To validate his assertion, Scott presents a simple case-study of two innovation initiatives and asks which one would you deem as being the most successful:

  • Innovation A: This initiative enjoyed huge first-year revenues of $200 million thanks to “a clear value proposition, clever positioning, and a strong distribution network.”
  • Innovation B:  This initiative offered what was at best an ambiguous business model and generated only $220,000 during its first year.

So which initiative was more successful? “It’s obvious, right?” he says. “Innovation A is the winning proposition.” Not so fast…Is revenue the only thing that matters? Just because something is easy to measure, and appears to be an obvious win, in and of itself this doesn’t necessarily constitute a victory. Were the right things done? Were the right metrics measured? Let’s see…

  • Innovation A was Vanilla Coke. “It was a line extension that largely cannibalized sales of Coke’s other products,” says Anthony, with the note that Coca-Cola unceremoniously discontinued the flavor only three years later.
  • Innovation B was Google. Enough said…

The Take-Away: “Before making a decision about an innovation,” notes Anthony, “make sure you know what type of idea you are evaluating. Then make sure you use the right metrics for measuring the success of that idea.”

There is great truth in the old axiom “you can’t manage what you can’t measure” and perhaps nowhere is it more applicable than as applied to the practice of innovation. Let me be clear…measuring innovation is not difficult at all if you understand it. The problem lies with the uneducated managers and executives who view innovation as a vague, ambiguous, and undisciplined area that sucks time, resources, and investment without demonstrable return. While the aforementioned sentiments couldn’t be further from the truth, they nonetheless represent the opinion of many uninformed people in a position of authority. They simply don’t know what they don’t know…

There are three CIOs in the corporate world, the Chief Information Officer, Chief Investment Officer, and the Chief Innovation Officer…of the three I believe the one position that a company cannot do without is the Chief Innovation Officer. As with any other important discipline, your enterprise needs to place someone in charge of innovation. Without a dedicated innovation champion, it is likely that your initiatives will die a slow and painful death. Furthermore, your CIO needs to be set up for success and not a failure. This means that he or she must have total buy-in from executive leadership that innovation is a corporate mandate and not a corporate albatross.

Let me attempt to simplify what many strive to make complex…Innovation is simply a philosophical mindset that is used as a catalyst to accelerate growth and efficiency. It is a business driver and nothing more.

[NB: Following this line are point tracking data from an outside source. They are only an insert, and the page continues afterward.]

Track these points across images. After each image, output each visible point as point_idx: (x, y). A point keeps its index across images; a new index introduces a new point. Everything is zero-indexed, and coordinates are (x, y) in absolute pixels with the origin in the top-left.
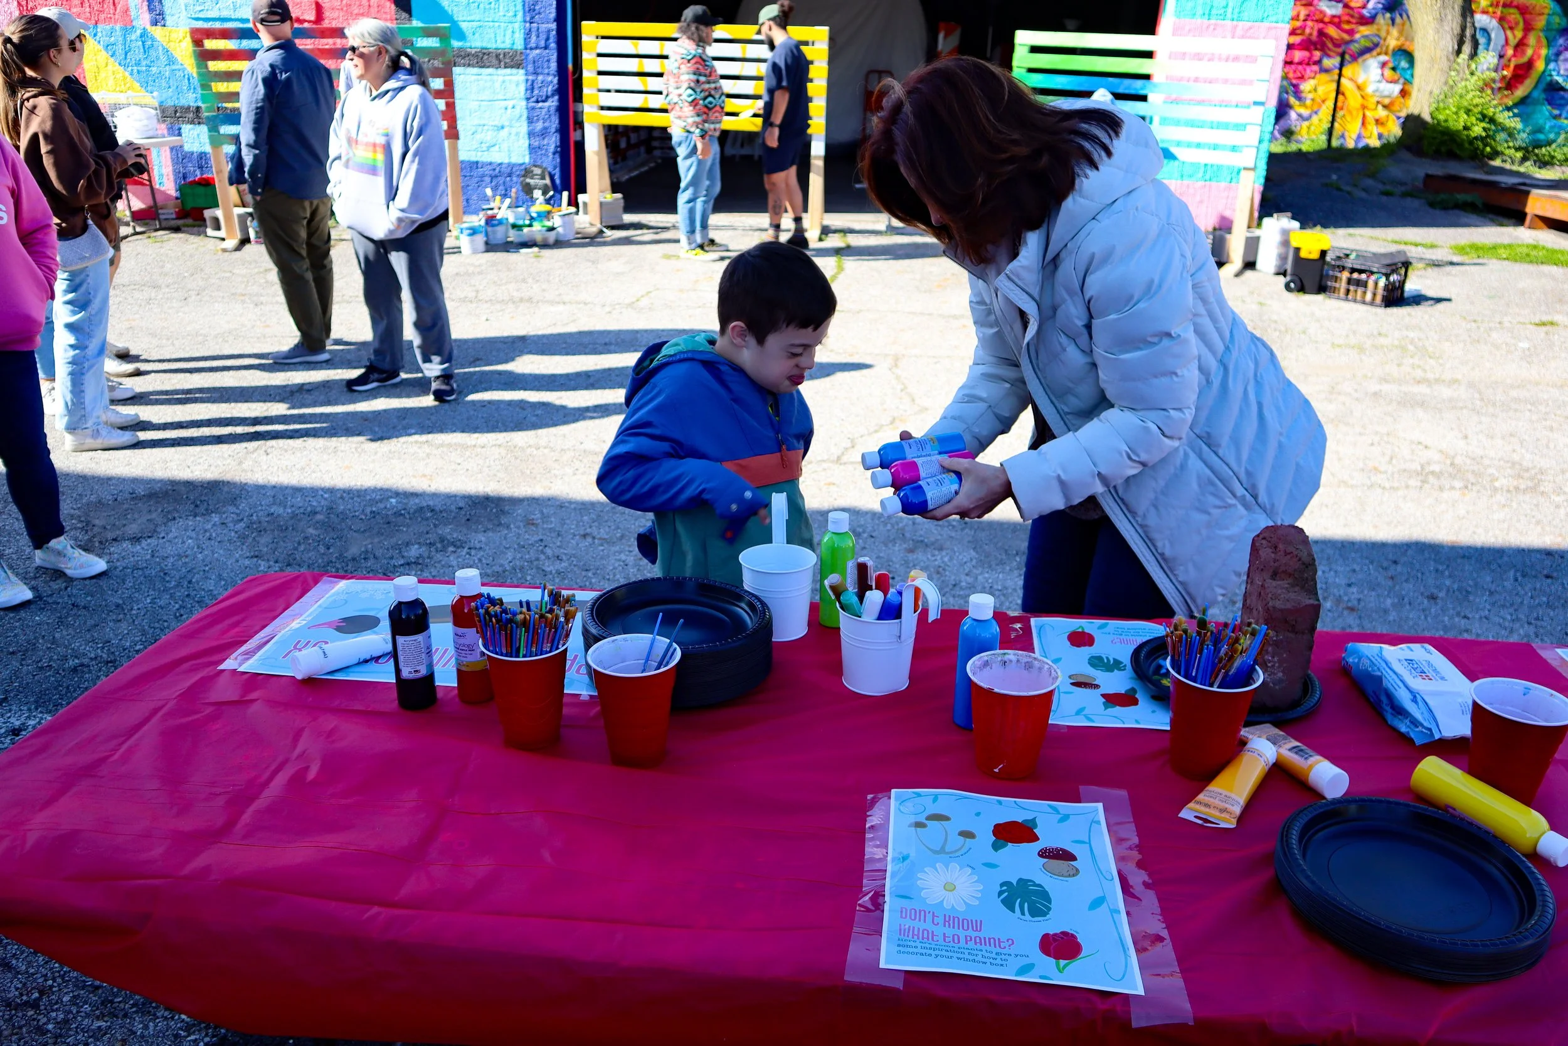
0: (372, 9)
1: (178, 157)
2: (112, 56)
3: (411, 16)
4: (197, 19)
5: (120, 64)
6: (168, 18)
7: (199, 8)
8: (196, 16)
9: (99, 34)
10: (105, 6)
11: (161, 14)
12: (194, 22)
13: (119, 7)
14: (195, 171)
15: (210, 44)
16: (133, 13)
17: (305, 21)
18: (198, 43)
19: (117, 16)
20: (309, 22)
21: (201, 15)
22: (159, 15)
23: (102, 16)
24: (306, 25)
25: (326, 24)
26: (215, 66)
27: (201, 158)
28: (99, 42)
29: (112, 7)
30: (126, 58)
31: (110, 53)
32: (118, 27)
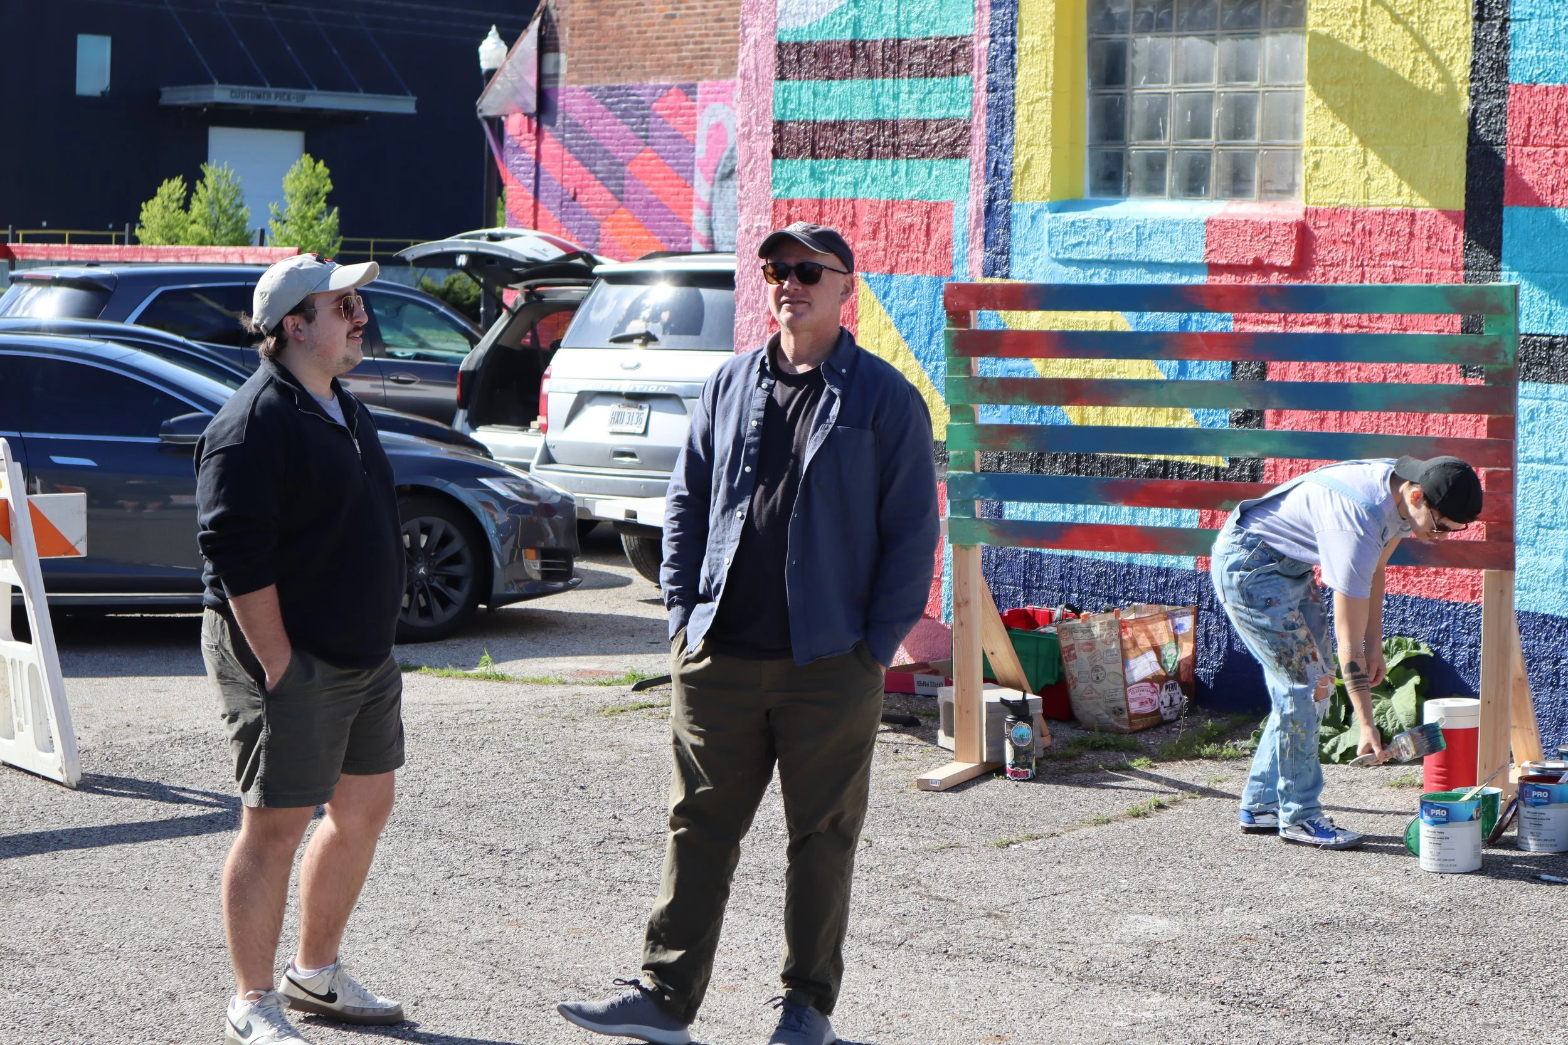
0: (1415, 243)
1: (989, 561)
2: (907, 338)
3: (1498, 257)
4: (1068, 262)
5: (917, 356)
6: (1016, 259)
7: (1073, 240)
8: (1067, 256)
9: (893, 294)
10: (913, 237)
11: (1005, 251)
12: (1061, 268)
13: (935, 237)
14: (1015, 594)
15: (987, 320)
16: (956, 250)
17: (1273, 268)
18: (958, 316)
19: (929, 257)
20: (1281, 269)
21: (1075, 255)
22: (1002, 253)
23: (904, 257)
24: (1275, 279)
25: (1316, 279)
26: (988, 367)
27: (1031, 566)
28: (890, 309)
29: (923, 238)
30: (929, 343)
31: (905, 332)
32: (925, 280)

However, the reason innovation is one of the most powerful business drivers is simply because it is a disruptive, high velocity, and high return discipline that can create a much greater impact than other drivers.

The truth of the matter is measuring innovation is as simple as aligning your innovation initiatives with your business objectives. While innovation can be measured in many different ways, the following bullet points will give you examples to use when framing your metrics and analytics:

  • What to Measure: Focus on measuring the things innovation is designed to impact: process, growth, differentiation, and profitability.
  • Innovation as a Percentage: Measure the trends…Look at the sales growth or contribution margin caused by products or services launched within the near term (i.e. past three years) as a percentage of the overall line item. The greater the influence of innovation as a growing percentage of the whole category is measured, the more healthy, vibrant, and sustainable your enterprise is…
  • Track Efficiency Gains: Measure speed to market, milestone hit rates, benchmark productivity, and other metrics designed to measure innovation’s impact on process and efficiency.
  • Track Competitive Separation: Measure how innovation is impacting win/loss ratios, changes in market share, increases in brand equity, competitive differentiation, and other competitive metrics tied to innovation initiatives.

The bottom line is that most of the current market data indicate that companies that embrace innovation as a key business driver are the fastest growing and most profitable companies in the market. Businesses that use innovation to create, disrupt, and disintermediate will attract the best talent, have higher brand loyalty, and have the best chance at long-term sustainability. Don’t hesitate…innovate!